Jesus provided the interpretation to this little parable. He was the sower, the good seed was the children of the kingdom, the tares were the wicked, and the harvest is the end of the world where all will be judged.
But each of us is a miniature type for the world (or maybe the world is a macro type for all of us?) and so the principles that apply to the whole apply to each of us individually.
Because, you see, each of us is sown with the image of Christ. We are the children of God, and inherently have the seeds of all virtues within us. But, at birth, we are also sown with the natural man, and have the seeds of all vice within us as well.

The servants said unto him, Wilt thou then that we go and gather them up?
But he said, Nay; lest while ye gather up the tares, ye root up also the wheat with them.

Our lives then become a fight between these two natures, and it is a mercy from God that we are not called for judgment until that struggle has run its course. I’m sure we all know those that lived a wild and reckless youth, but over the years heard God calling their name and answered. I think we are all grateful that we are given time to mature, time to sort out the good from the bad, time to decide who we will ultimately be. It is a grace from God that we are not measured until we are fully grown.

Gather ye together first the tares, and bind them in bundles to burn them: but gather the wheat into my barn.
Remember, in this interpretation you are the field in which the wheat and tares were planted. The promise given to each of us is that eventually all those predispositions to do evil will be taken away.
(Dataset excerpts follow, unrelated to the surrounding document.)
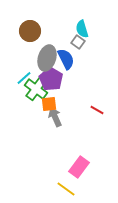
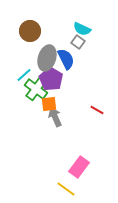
cyan semicircle: rotated 48 degrees counterclockwise
cyan line: moved 3 px up
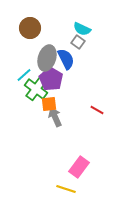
brown circle: moved 3 px up
yellow line: rotated 18 degrees counterclockwise
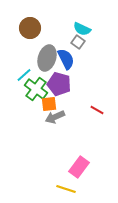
purple pentagon: moved 8 px right, 5 px down; rotated 15 degrees counterclockwise
gray arrow: rotated 90 degrees counterclockwise
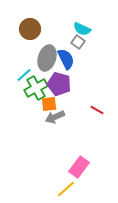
brown circle: moved 1 px down
green cross: moved 1 px up; rotated 25 degrees clockwise
yellow line: rotated 60 degrees counterclockwise
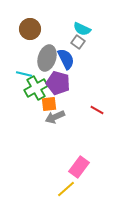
cyan line: moved 1 px up; rotated 56 degrees clockwise
purple pentagon: moved 1 px left, 1 px up
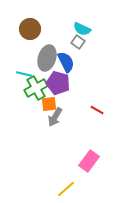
blue semicircle: moved 3 px down
gray arrow: rotated 36 degrees counterclockwise
pink rectangle: moved 10 px right, 6 px up
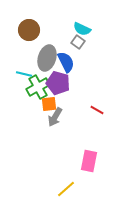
brown circle: moved 1 px left, 1 px down
green cross: moved 2 px right, 1 px up
pink rectangle: rotated 25 degrees counterclockwise
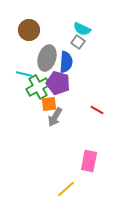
blue semicircle: rotated 30 degrees clockwise
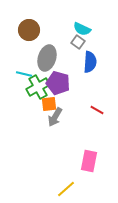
blue semicircle: moved 24 px right
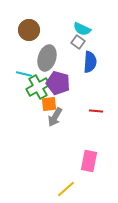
red line: moved 1 px left, 1 px down; rotated 24 degrees counterclockwise
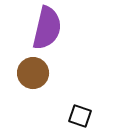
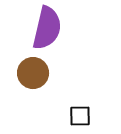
black square: rotated 20 degrees counterclockwise
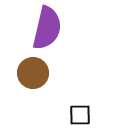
black square: moved 1 px up
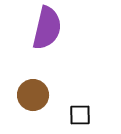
brown circle: moved 22 px down
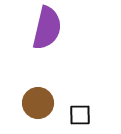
brown circle: moved 5 px right, 8 px down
A promise that we can “be born of God, having this wicked spirit rooted out of [our] breast, and receive his Spirit, that [we] may be filled with joy.” (Alma 22:15)
It is not only sickness and death that will end in the resurrection, but also temptation and weakness will beset us no more. To me that is a great comfort during times of duress. There is a plan, the season continues, my tares have yet to be excised. And that’s all okay, because eventually there will be a time of unburdening and a season of rest.